Karakolhane Binası’nın zemin ve saçak kotları arasındaki cephe kurgusu, yeni binaya aynı eksende orantıları korunup modernize edilerek +63.00 ve +73.00 kotları arasına taşınmıştır. Böylece tüm kütle içerisinde yapıyı bölerek kendine yer edinen doku, Karakolhane Binası’nın kadraja girdiği açılarda görsel bütünlük sağlamaktadır.

Üniversiteler sadece yetiştirdiği insanlarla değil, yapılarıyla da bulunduğu kentlere bir şeyler söylemelidirler. Bu sebeple kentliye ait yaya izinin genişletildiği bir kamusal alan tasarımı öngörülmüştür. +57.00 kotunda kaldırım hattı ile başlayıp, engelsiz bir şekilde +55.00 kotunda üniversite avlusuna +50.00 kotunda çökertilmiş avluya akan bu alan kütle sınırları dışarısında üniversite ile şehrin ortak mekanı haline gelmiştir.

Kontrollü ana girişin ve avlunun bulunduğu +55.00 kotu kent hafızasını bozmadan, basamaklar ile +61.00 kotuna bağlanırken, rampa ve amfi merdivenler ile +50.00 kotuna kütüphane girişine bağlanmaktadır. Karakolhane Binası’ndan koparılan Maçka Kütüphanesi, kentliyi fakülte binasına dahil etmeden herkese açık çalışmaktadır. +50.00 kotunda üniversite kulüpleri ve konferans salonun yanı sıra, öğrencilerin ikinci el kitaplarını alıp satabileceği sahaf düşünülmüştür.
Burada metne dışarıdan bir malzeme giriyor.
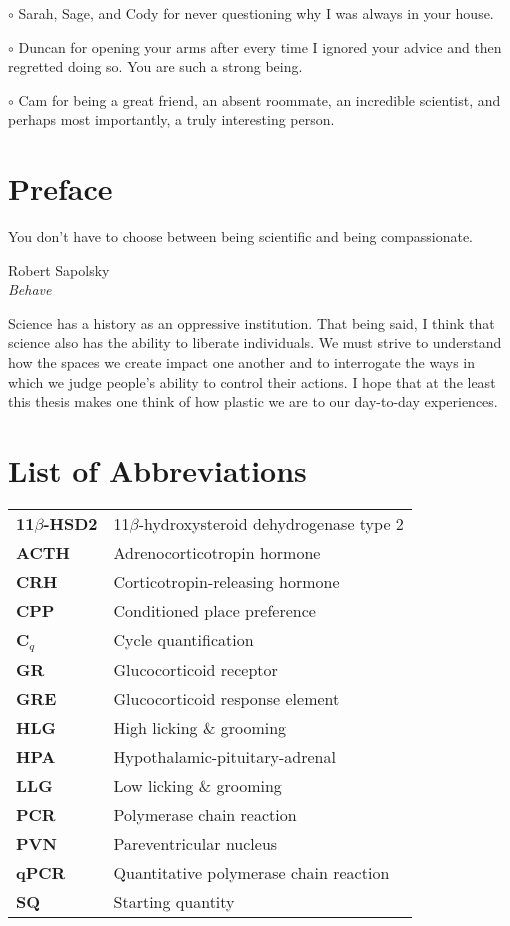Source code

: \documentclass[12pt,twoside]{reedthesis}
\begin{document}
$\circ$ Sarah, Sage, and Cody for never questioning why I was always in your house.

$\circ$ Duncan for opening your arms after every time I ignored your advice and then regretted doing so. You are such a strong being.

 $\circ$ Cam for being a great friend, an absent roommate, an incredible scientist, and perhaps most importantly, a truly interesting person.
	

    \chapter*{Preface}
	\epigraph{You don't have to choose between being scientific and being
compassionate.}{Robert Sapolsky \\ \textit{Behave}}

	Science has a history as an oppressive institution. That being said, I think
  that science also has the ability to liberate individuals. We must strive to understand how
the spaces we create impact one another and to interrogate the ways in which we
judge people's ability to control their actions. I hope that at the
  least this thesis makes one think of how plastic we are to our day-to-day experiences.

    \chapter*{List of Abbreviations}

	\begin{table}[h]
	\centering %
	\begin{tabular}{ll}
    \textbf{11$\beta$-HSD2} & 11$\beta$-hydroxysteroid dehydrogenase type 2\\
    \textbf{ACTH} & Adrenocorticotropin hormone\\
    \textbf{CRH} & Corticotropin-releasing hormone \\
    \textbf{CPP} & Conditioned place preference\\
    \textbf{C$_q$} & Cycle quantification \\
    \textbf{GR} & Glucocorticoid receptor \\
    \textbf{GRE} & Glucocorticoid response element \\
    \textbf{HLG} & High licking \& grooming \\
    \textbf{HPA} & Hypothalamic-pituitary-adrenal \\
    \textbf{LLG} & Low licking \& grooming \\
    \textbf{PCR} & Polymerase chain reaction\\
    \textbf{PVN} & Pareventricular nucleus \\
    \textbf{qPCR} & Quantitative polymerase chain reaction\\
    \textbf{SQ} & Starting quantity \\
   	\end{tabular}
	\end{table}
\end{document}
+59.00 kotunda, konferans salonunun üzerinde kulüplerin serbest etkinlik alanı tanımlanmıştır. Zeminde oluşturulan kulüp mekanları ofis olarak çalışmakta, etkinlik alanı ise kulüp üyelerinin kullanımına göre şekillenecek bir mekandır.

Öğretim üyesi/görevlisi dinlenme mekanı ve sergi alanı ile desteklenen +68.00 kotu, galeri boşluğundan +63.00 kotundaki karşılaşma mekanı ile düşey görsel bağlantı kurmaktadır.

+68.00, +73.00 ve +78.00 kotları yoğunluklu olarak derslik ve laboratuvarlara ayrılmış, ortak alanlar, sergi/dinlenme alanları ile beslenmiştir. Bu katlardaki yoğunluk, ihtiyaç durumunda +78.00 kotundaki rezerv mekana paylaştırılabilecektir. Rezerv mekan için tasarlanan yoğun ve az yoğun olarak yönelime göre yerleştirilmiş güneş kırıcı elemanlar yapı bütünlüğüne katılacak şekilde, modern alüminyum paneller olarak planlanmıştır. Açılır kanatlar yardımı ile içeri alınan temiz hava, bu yükseklikte sahneye denizin de girmesiyle nefes alan bir mekan olarak düşünülmüştür.

Tasarımda sürdürülebilirlik kavramları, pasif havalandırma, +83.00 kotundaki teraslarda toplanan yağmur suyunun gri su olarak filtrelenip yeniden kullanılması ve güneş kırıcı olarak çalışan pv güneş panelleri şeklinde ele alınmıştır.

Yapı, geleneksel yapım yöntemleri ile inşa edileceği öngörülmüştür. Taşıyıcı sistem betonarme, kolonlar perde, döşeme ise nervürlü döşeme sistemi olarak düşünülmüş, statik hesapları bu birleşimler doğrultusunda yapılmıştır. Dış ve bölme duvarlar hafif yapı malzemesi olan bims tuğla tercih edilmiştir. Böylelikle statik yüklerin hafifletilmesi amaçlanmıştır.

Yapı kabuğu olarak beton esaslı, nefes alan bir malzeme seçilmiş, tasarımın yalın dilinin ana etmeni olan brüt beton görünümü bu şekilde yakalanmıştır. Bu malzemenin diğer avantajı ise mekanik entegrasyonun sağladığı yalıtım imkanlarıdır.

Ustaların tasarladığı yapıya öğretim üyelerinin/görevlilerinin, yeni yapıya öğrencilerin yerleştirilmesi yapıda ve kullanımda usta-çırak ilişkisini sürdürecektir.